May 27, 2016

A Supreme Court Victory Over Racial Gerrymandering in Virginia

Arusha Gordon, Racial justice, redistricting

by Arusha Gordon, Associate Counsel, Legal Mobilization Project, Lawyers’ Committee  for Civil Rights Under Law

On Monday, the Supreme Court issued a unanimous decision in Wittman v. Personhuballah, No. 14-1504.  The case involves Virginia’s Third Congressional District, which the Virginia State Legislature drew in the wake of the 2010 census. In drawing and then approving the challenged map, the Virginia legislature chose to increase the Black Voting Age Population (BVAP) of Virginia’s only majority-minority congressional district (Congressional District 3) from 53.1 percent to 56.3 percent, rather than creating two congressional districts with significant percentages of African-American voters. Currently, Representative Bobby Scott, from the Third Congressional District, is Virginia’s only African-American representative in Congress.

Plaintiffs – three Virginia voters – sued the Commonwealth of Virginia, challenging the 2010 redistricting plan as a racial gerrymander in violation of the Equal Protection Clause of the United States Constitution. A three-judge panel of the District Court of Virginia found that, in violation of the constitution, racial considerations were the Legislature’s predominant concerns in drawing the district and it was not necessary to draw the challenged plan to achieve a compelling governmental interest. In January, 2016, the District Court approved a remedial plan for redistricting.

Although the Commonwealth elected not to appeal the District Court’s decision, members of Virginia’s Congressional delegation chose to intervene and then appeal. In addition to raising questions regarding the merits of the case and whether the redistricting plan was constitutional, the appeal also raised questions regarding when a party has standing to intervene. 

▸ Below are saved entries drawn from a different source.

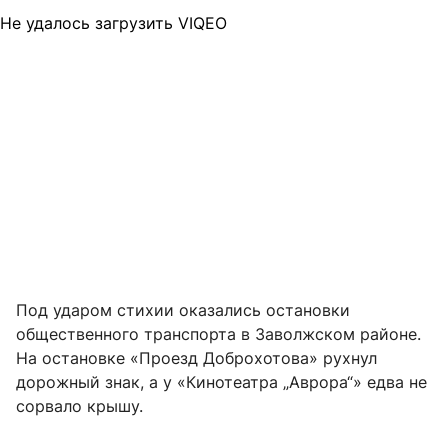
Не удалось загрузить VIQEO
Под ударом стихии оказались остановки
общественного транспорта в Заволжском районе.
На остановке «Проезд Доброхотова» рухнул
дорожный знак, а у «Кинотеатра „Аврора“» едва не
сорвало крышу.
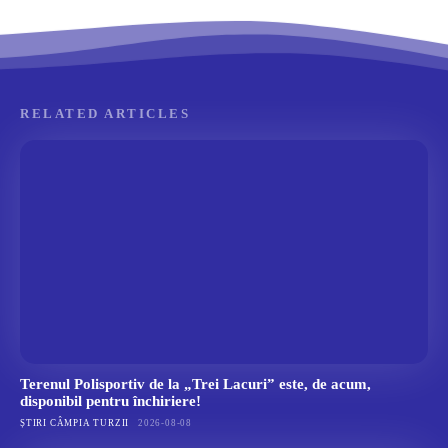
RELATED ARTICLES
Terenul Polisportiv de la „Trei Lacuri” este, de acum,
disponibil pentru închiriere!
ȘTIRI CÂMPIA TURZII
2026-08-08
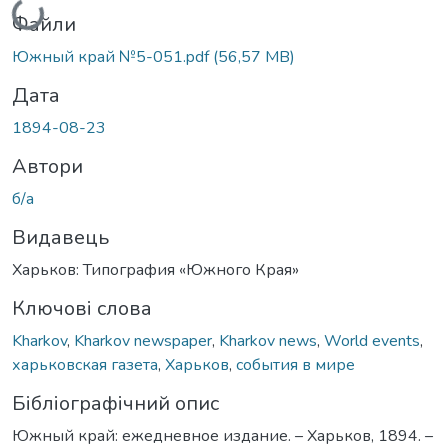
Файли
Южный край №5-051.pdf
(56,57 MB)
Дата
1894-08-23
Автори
б/а
Видавець
Харьков: Типография «Южного Края»
Ключові слова
Kharkov
,
Kharkov newspaper
,
Kharkov news
,
World events
,
харьковская газета
,
Харьков
,
события в мире
Бібліографічний опис
Южный край: ежедневное издание. – Харьков, 1894. –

In a unanimous decision authored by Justice Stephen Breyer, the Supreme Court dismissed the appeal, without reaching the merits of the case. Three of the 10 original interveners claimed standing on appeal, including Rep. Randy Forbes (VA-4), Rep. Robert Wittman (VA-1), and Rep. David Brat (VA-7). Rep. Wittman and Rep. Bratt alleged that they had standing because their chances for re-election would be reduced because “unless the Enacted Plan is reinstated, ‘a portion of the[ir] ‘base electorate’ will necessarily be replaced with “unfavorable Democratic voters.”  Rep. Forbes argued that he had standing as the change in plans would force him to run in a different district (District 2) because his old district (District 4) would be completely transformed with an influx of Democratic voters. However, Rep. Forbes later informed the Court in a letter that he would still be running in his original district, despite the adoption of the remedial plan. None of the interveners actually lived in the districts affected by the remedial plan. The Court dismissed Interveners’ appeal noting that “[a] party has standing only if he shows that he has suffered an ‘injury in fact,’ that the injury is ‘fairly traceable’ to the conduct being challenged, and that the injury will likely be ‘redressed’ by a favorable decision.” Lujan v. Defenders of Wildlife, 504 U.S. 555, 560–561 (1992). The Court examined Interveners’ briefs but found no evidence that Interveners’ chances of reelection would be reduced under a different redistricting plan and concluded that Interveners therefore lacked standing.

The Court’s decision means that the remedial plan, approved in January, will be in effect for the November election. The plan is expected to provide African-American voters with a reasonable opportunity to elect their candidate of choice not only in the Third Congressional District, but in the adjoining Fourth Congressional District as well.